It works like a hashtable where the keys are distributed onto nodes based on their hash values. Each node takes a subset of the keyspace, and this subset can be dynamically reconfigured (so you can add nodes later and not have to move everything). You can also replicate each key onto several different nodes for fault-tolerance.
It doesn't attempt to address transactions; instead, when people make branching updates, it keeps all the branches. (Think how Git works -- it deals with fast-forward automatically.) You have to merge them yourself -- when you do a get and there are multiple branches, you get all the heads.
It's based on Erlang and has a pluggable backend storage system, so you don't have to deal with ETS if you don't want to. (Hooray)
It has a builtin mapreduce framework. The docs suggest that it does as much of the work as possible for a given set of keys on the node which contains those keys, minimizing transfer costs. That's a very nice property.
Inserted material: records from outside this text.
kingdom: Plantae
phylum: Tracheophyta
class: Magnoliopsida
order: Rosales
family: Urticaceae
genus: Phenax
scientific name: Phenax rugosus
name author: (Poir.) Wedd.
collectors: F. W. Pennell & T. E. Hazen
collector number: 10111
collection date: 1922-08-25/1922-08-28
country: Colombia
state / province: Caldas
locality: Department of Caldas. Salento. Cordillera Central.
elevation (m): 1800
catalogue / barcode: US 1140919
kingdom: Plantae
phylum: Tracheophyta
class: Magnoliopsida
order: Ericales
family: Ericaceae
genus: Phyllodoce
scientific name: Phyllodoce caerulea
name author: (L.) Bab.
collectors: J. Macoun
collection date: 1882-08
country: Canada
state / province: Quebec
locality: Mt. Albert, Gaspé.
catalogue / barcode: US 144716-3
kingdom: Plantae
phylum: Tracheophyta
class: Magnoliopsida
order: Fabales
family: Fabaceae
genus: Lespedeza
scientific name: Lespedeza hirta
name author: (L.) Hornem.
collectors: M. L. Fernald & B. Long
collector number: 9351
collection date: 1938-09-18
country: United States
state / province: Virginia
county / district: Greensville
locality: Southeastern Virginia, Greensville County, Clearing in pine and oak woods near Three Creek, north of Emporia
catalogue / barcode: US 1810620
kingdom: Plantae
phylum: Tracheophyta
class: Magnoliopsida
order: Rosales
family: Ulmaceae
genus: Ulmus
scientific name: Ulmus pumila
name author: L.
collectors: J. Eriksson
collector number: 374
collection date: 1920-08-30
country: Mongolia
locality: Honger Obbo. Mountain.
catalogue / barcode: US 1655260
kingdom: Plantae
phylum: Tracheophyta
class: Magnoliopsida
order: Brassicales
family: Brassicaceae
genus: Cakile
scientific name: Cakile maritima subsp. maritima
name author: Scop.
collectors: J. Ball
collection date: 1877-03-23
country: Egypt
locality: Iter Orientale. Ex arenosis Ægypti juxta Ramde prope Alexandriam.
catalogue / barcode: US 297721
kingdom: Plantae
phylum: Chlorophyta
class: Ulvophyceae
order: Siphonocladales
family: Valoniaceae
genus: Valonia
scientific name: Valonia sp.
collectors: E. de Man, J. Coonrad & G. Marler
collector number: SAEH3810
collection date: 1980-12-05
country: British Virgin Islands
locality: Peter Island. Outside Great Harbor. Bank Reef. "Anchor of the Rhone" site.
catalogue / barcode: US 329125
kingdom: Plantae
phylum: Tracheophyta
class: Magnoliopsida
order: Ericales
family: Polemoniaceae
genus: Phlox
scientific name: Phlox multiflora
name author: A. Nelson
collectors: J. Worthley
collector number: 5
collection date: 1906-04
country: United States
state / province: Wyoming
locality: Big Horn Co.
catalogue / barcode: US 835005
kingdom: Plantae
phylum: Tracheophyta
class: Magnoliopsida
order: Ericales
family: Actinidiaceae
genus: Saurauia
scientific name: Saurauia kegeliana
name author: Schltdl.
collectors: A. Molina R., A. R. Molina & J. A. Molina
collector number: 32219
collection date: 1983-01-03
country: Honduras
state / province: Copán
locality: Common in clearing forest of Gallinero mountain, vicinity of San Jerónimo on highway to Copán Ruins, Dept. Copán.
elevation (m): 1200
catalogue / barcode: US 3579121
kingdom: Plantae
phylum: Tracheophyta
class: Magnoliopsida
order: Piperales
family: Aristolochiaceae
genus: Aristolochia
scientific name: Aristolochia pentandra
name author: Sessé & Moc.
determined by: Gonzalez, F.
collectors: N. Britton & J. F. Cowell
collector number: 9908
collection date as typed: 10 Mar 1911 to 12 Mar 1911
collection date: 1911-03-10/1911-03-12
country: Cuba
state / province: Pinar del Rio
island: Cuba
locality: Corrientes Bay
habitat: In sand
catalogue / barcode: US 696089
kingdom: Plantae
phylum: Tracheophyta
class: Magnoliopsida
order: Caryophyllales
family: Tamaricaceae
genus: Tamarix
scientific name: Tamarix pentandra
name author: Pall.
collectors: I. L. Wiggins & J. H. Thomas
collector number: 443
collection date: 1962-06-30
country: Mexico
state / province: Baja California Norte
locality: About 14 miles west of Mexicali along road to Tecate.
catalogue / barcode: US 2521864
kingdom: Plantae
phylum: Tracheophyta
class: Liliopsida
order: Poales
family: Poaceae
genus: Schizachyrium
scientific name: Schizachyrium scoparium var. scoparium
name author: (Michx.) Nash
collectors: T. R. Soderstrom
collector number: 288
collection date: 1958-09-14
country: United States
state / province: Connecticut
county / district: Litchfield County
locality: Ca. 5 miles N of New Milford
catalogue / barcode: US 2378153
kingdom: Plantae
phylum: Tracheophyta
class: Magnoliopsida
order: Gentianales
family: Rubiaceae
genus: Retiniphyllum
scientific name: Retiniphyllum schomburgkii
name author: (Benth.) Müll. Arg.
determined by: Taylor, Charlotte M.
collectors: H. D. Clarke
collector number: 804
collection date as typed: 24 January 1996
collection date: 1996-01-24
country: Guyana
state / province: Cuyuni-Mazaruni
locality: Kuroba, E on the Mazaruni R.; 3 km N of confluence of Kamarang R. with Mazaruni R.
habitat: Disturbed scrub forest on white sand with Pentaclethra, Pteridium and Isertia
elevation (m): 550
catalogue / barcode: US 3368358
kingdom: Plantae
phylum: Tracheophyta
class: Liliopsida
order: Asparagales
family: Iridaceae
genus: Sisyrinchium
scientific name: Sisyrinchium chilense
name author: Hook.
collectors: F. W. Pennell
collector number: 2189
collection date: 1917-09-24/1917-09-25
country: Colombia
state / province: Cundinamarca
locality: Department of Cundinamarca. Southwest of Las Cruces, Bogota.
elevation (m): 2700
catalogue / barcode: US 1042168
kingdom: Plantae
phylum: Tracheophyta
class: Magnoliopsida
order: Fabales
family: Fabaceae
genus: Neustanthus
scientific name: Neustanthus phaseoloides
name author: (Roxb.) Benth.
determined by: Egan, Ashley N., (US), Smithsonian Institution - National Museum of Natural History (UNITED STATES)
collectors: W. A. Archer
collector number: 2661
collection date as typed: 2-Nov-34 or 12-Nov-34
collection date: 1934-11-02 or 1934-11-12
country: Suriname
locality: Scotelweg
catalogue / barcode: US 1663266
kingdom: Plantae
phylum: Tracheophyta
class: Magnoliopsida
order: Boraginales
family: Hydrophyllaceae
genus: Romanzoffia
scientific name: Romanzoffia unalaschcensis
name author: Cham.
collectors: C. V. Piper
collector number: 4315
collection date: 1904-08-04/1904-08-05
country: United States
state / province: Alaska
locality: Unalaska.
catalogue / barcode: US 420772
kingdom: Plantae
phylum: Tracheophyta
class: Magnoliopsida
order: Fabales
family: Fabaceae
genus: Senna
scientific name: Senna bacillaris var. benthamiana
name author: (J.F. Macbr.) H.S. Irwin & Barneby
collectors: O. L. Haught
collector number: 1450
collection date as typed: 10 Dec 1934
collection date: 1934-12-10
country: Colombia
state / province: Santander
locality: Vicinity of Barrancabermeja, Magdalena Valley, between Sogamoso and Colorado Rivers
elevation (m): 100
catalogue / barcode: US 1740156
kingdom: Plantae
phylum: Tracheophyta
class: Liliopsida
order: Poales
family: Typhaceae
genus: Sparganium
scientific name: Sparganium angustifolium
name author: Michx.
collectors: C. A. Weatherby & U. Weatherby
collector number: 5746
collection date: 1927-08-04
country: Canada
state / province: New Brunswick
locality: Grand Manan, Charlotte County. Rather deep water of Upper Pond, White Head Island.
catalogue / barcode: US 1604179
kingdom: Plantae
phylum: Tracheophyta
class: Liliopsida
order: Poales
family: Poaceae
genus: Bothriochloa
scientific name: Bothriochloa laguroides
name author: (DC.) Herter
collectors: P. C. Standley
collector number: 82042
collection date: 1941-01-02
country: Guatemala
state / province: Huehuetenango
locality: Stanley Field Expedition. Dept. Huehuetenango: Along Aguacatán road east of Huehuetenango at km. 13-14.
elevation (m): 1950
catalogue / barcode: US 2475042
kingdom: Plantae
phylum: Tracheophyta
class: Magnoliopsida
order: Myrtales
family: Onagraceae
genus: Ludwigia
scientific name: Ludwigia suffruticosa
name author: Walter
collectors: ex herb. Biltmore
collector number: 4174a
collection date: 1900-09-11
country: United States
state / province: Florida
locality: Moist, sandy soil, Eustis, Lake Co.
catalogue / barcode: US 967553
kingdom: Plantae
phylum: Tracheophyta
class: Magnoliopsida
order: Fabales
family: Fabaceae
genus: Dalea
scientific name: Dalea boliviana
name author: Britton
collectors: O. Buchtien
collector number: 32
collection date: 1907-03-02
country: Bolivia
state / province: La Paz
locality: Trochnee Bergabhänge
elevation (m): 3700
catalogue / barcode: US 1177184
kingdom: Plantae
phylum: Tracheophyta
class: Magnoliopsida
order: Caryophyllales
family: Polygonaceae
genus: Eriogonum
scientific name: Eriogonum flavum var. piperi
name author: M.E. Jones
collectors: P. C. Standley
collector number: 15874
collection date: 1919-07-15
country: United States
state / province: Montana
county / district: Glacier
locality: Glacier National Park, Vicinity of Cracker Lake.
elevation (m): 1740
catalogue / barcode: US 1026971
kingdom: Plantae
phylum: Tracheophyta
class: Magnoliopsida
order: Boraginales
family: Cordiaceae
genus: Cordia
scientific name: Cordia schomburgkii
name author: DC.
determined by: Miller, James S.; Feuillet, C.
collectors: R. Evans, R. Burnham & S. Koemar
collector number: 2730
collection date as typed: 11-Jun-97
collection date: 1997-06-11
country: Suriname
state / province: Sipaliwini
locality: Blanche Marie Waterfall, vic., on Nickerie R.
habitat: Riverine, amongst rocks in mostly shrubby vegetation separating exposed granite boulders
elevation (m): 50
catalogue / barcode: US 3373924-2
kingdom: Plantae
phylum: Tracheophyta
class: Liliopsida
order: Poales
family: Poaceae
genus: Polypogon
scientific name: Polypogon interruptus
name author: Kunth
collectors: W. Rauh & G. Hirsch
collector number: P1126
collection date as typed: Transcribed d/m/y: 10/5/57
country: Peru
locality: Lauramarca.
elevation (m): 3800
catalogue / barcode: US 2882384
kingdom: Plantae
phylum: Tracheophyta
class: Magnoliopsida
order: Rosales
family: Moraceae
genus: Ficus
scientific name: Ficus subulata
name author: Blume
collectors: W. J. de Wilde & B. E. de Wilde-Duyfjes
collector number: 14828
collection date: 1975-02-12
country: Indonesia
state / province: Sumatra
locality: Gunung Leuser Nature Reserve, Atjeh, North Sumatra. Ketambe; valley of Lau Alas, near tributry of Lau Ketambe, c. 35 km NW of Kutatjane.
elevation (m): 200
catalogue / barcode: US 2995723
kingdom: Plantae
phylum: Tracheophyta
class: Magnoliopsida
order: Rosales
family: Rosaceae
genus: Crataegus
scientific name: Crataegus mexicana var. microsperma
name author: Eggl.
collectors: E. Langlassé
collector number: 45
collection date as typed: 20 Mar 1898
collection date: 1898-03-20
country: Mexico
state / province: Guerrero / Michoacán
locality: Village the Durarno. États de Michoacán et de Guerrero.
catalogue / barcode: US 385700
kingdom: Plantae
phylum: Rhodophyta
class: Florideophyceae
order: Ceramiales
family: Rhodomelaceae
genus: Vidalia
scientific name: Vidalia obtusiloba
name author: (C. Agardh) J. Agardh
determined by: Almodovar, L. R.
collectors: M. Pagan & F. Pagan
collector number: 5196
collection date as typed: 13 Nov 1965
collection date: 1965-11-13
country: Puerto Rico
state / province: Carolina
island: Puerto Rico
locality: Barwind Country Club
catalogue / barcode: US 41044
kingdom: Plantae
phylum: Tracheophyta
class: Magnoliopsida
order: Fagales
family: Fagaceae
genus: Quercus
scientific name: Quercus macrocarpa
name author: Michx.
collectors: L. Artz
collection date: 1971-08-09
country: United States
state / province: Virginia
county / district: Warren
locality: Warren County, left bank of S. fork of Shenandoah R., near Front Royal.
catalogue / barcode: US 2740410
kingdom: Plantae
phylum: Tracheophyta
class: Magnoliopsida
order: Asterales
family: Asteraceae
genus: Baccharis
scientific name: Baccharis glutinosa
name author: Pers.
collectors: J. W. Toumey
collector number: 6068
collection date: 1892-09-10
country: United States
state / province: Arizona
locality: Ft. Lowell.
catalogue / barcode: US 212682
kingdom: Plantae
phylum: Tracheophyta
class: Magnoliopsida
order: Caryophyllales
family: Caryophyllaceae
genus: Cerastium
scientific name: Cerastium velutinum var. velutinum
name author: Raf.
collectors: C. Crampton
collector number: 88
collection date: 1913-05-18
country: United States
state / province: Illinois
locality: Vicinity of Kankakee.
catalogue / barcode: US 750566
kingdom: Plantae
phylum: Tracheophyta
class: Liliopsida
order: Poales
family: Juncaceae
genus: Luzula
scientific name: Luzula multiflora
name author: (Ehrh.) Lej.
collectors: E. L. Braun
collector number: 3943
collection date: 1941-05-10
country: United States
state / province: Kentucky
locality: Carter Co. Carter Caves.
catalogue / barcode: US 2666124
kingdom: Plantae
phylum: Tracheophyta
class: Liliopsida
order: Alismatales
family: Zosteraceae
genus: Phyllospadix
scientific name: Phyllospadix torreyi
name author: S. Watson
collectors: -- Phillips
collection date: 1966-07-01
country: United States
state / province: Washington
I'm sort of excited about this project. I still want a non-relational distributed database that can do fast range queries over arbitrary properties -- I hate to be iterating over millions of items when I just want the latest 10. Give me the tools to define those indices over my data, and I'll be a happy man. (CouchDB comes the closest for me so far...)
MongoDB does exactly that. But it's not nearly as good on the decentralization front as Riak.
A crossbreed between Riak and Mongo - that would be perfect feature-set.
There are a few features of riak that appear somewhat related to similar features of neo4j (the concept of ancestor/child/sibling links which is only lightly explained in the available docs and does not seem to be really thought out well given the documentation that is available at the moment) but if you want real graph operations you would not use something like riak...
"I'm sort of excited about this project. I still want a non-relational distributed database that can do fast range queries over arbitrary properties"
I thought neo4j's ranged queries and lucene indexer might be of interest, or at least discussion. It's certainly ideal for those requirements.
The comparisons in those posts are probably outdated soon with so many new nosql data stores.